All that aside for a moment, consider the real cost of letting your CPU run code 10x slower than it should. Your CPU runs 10x longer and consumes a proportional amount of energy. If you're building a battery powered widget, that can matter a lot. If your CPU is more efficient, you can afford a lighter battery or less cooling. You have to consider the system as a whole.
This attitude of "ship anything as quickly as possible" is very bad for the industry.

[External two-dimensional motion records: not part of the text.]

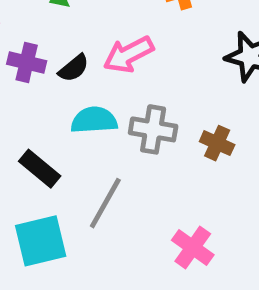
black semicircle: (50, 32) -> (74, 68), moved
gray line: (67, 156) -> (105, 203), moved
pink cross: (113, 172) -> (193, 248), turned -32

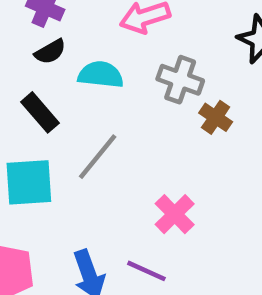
black semicircle: (74, 68) -> (50, 52), moved
gray cross: (153, 129) -> (180, 80), moved

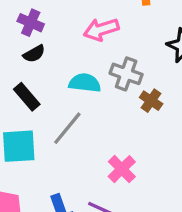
cyan semicircle: (101, 75) -> (85, 83), moved

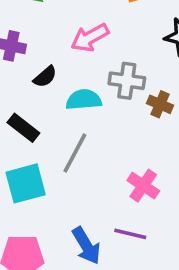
black semicircle: (34, 54) -> (45, 77), moved

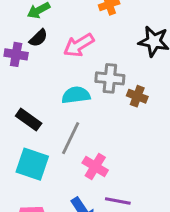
black semicircle: (45, 77) -> (38, 38), moved
cyan square: (26, 183) -> (32, 164), turned 36
pink cross: (143, 186) -> (95, 166), moved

The reason it doesn't show up online is that I mostly write software for myself and for work, with the primary goal of making things better, not faster. More tooling, better infra, better logging, more prototyping, more experimentation, more exploration.
Here's my opensource work: https://github.com/orgs/go-go-golems/repositories . These are not just one-offs (although there's plenty of those in the vibes/ and go-go-labs/ repositories), but long-lived codebases / frameworks that are building upon each other and have gone through many many iterations.